■ What is required ■
Where in the listing does the string "each" appear? Copy every line that holds it.

□ □ □ □ □

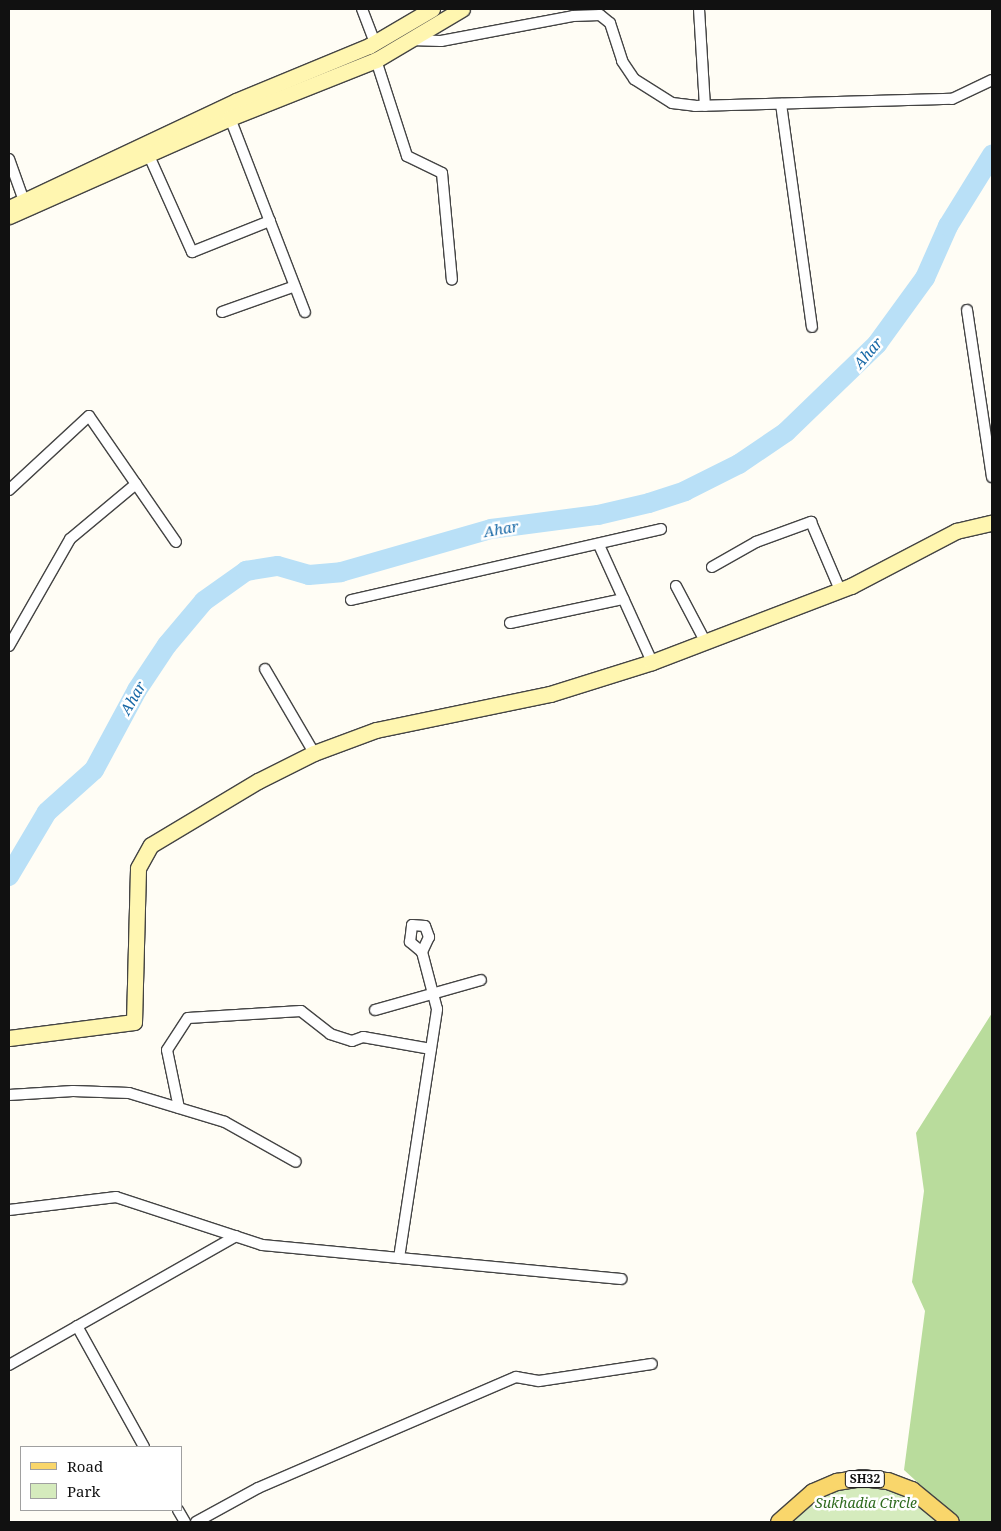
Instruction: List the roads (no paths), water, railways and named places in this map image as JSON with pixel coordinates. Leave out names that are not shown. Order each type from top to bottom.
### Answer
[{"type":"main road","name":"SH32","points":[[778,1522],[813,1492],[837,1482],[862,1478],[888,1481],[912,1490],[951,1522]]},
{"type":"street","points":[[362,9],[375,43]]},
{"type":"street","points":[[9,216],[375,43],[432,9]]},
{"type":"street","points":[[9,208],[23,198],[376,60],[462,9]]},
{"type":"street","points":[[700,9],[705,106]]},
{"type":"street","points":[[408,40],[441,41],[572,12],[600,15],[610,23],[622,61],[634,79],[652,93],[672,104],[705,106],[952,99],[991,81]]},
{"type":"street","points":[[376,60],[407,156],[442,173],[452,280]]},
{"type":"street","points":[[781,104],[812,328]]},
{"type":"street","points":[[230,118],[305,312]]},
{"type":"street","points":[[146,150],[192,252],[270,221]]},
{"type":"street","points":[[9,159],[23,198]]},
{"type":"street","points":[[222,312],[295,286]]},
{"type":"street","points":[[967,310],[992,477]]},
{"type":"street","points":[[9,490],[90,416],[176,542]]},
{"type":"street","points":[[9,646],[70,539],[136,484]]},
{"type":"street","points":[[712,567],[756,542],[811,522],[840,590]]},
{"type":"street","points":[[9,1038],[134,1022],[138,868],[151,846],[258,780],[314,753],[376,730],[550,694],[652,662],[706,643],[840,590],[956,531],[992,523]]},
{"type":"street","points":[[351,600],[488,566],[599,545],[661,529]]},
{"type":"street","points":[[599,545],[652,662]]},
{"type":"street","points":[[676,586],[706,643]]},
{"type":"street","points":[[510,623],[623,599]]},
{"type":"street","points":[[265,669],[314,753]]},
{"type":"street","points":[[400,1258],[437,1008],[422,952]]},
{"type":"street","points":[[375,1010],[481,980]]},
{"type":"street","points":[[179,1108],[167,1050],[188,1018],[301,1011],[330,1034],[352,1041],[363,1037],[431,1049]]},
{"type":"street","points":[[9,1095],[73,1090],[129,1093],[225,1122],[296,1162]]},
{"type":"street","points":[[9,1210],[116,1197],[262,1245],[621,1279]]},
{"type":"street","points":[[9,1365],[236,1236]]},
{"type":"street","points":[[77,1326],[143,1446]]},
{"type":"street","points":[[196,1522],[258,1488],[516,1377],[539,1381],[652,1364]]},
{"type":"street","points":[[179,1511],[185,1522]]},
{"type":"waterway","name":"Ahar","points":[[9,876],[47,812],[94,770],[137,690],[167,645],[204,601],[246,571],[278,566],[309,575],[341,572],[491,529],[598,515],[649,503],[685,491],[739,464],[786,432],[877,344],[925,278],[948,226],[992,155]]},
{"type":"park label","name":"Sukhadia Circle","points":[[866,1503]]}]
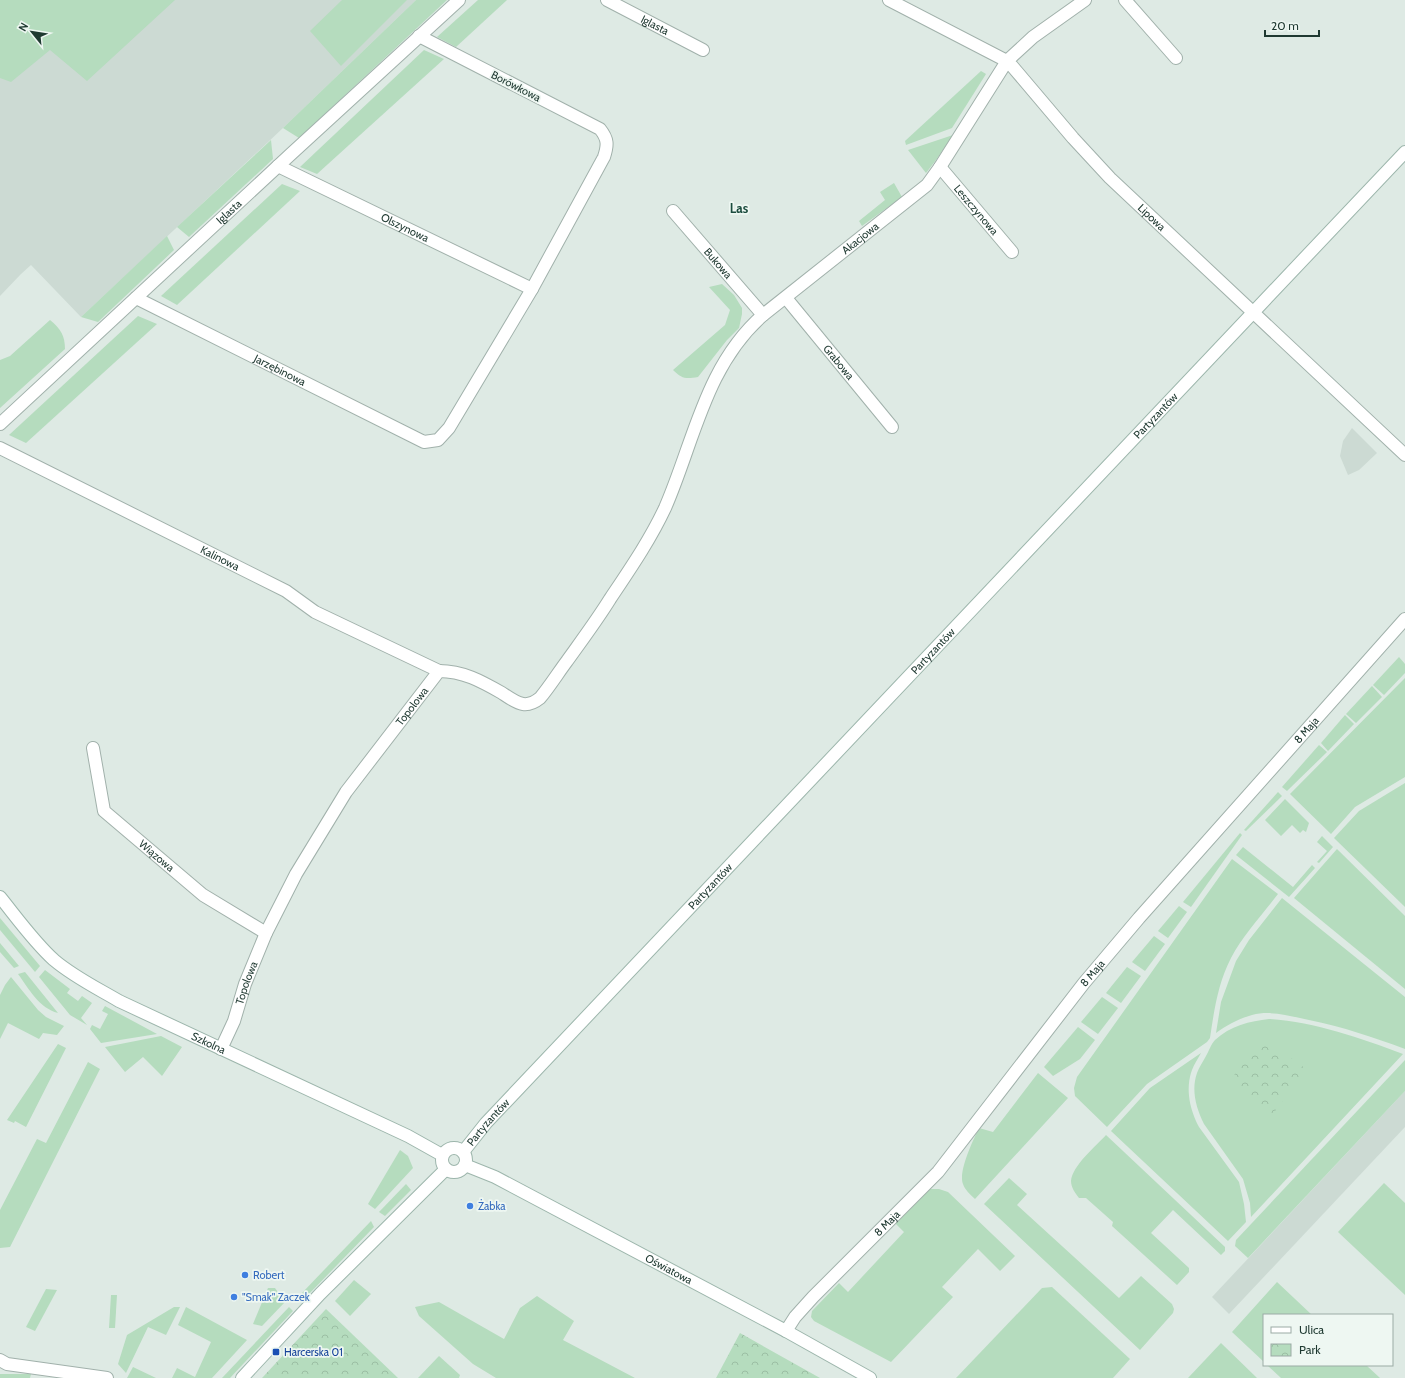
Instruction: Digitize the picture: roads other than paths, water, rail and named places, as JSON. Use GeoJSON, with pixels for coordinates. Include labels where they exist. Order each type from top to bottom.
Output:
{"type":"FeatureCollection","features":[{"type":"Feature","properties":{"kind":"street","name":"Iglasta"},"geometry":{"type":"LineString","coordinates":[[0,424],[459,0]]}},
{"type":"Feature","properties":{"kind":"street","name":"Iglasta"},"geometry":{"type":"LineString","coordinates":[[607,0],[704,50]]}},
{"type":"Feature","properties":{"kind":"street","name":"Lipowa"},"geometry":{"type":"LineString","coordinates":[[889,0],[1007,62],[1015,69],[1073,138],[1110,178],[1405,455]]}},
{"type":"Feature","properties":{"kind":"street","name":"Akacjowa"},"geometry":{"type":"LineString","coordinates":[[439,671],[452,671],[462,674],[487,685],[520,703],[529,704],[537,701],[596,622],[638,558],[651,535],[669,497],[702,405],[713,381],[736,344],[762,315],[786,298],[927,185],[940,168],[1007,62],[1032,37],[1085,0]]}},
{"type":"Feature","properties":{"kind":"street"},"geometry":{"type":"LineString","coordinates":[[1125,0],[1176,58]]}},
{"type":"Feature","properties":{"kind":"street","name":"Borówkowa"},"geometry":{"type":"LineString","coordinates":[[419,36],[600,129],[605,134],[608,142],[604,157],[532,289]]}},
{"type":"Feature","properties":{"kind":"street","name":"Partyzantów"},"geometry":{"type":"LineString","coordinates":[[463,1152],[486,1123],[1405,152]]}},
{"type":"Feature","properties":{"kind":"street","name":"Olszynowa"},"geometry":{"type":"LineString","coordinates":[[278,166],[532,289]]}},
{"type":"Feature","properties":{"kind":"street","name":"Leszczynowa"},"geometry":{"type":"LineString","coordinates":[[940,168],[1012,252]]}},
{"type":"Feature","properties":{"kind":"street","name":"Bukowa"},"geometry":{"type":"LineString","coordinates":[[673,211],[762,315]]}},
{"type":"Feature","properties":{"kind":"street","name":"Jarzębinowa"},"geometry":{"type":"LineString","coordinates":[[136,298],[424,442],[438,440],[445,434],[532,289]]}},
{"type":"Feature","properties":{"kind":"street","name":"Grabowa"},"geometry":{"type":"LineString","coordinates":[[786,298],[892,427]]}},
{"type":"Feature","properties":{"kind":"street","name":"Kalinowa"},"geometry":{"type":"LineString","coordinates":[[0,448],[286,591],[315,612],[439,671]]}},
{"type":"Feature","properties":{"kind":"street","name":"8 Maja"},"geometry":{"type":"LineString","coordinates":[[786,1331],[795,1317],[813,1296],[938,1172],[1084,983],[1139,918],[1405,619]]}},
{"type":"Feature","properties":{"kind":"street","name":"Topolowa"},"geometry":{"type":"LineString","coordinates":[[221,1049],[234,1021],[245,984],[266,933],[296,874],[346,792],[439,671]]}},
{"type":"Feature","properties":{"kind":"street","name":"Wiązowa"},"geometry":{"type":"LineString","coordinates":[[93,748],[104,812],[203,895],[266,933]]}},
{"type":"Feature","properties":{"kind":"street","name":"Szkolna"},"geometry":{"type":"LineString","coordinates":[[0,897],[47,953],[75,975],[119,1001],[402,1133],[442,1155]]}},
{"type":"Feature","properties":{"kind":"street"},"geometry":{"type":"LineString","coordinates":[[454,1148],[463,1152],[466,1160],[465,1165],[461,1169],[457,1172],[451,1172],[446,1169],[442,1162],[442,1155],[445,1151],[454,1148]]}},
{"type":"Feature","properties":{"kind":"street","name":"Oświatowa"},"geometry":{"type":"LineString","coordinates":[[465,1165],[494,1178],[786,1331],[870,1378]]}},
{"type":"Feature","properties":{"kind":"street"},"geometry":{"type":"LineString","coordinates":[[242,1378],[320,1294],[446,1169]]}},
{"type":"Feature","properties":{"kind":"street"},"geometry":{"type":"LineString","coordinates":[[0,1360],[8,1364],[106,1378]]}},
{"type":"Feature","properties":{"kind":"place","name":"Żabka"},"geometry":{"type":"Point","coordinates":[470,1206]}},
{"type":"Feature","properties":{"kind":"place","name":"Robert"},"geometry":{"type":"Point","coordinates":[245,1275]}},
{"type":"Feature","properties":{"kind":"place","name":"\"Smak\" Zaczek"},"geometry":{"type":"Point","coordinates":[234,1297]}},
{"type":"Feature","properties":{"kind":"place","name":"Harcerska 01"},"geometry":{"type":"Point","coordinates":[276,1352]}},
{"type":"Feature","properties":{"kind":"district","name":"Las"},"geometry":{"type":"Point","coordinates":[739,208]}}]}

□ □ □ □ □

■ Answer for this exercise ■
Instruction: List the roads (no paths), water, railways and named places in this map image as JSON with pixel coordinates. Leave out names that are not shown. Order each type from top to bottom.
Instruction: Digitize the picture: roads other than paths, water, rail and named places, as JSON. Use GeoJSON, with pixels for coordinates. Include labels where they exist. Order each type from top to bottom.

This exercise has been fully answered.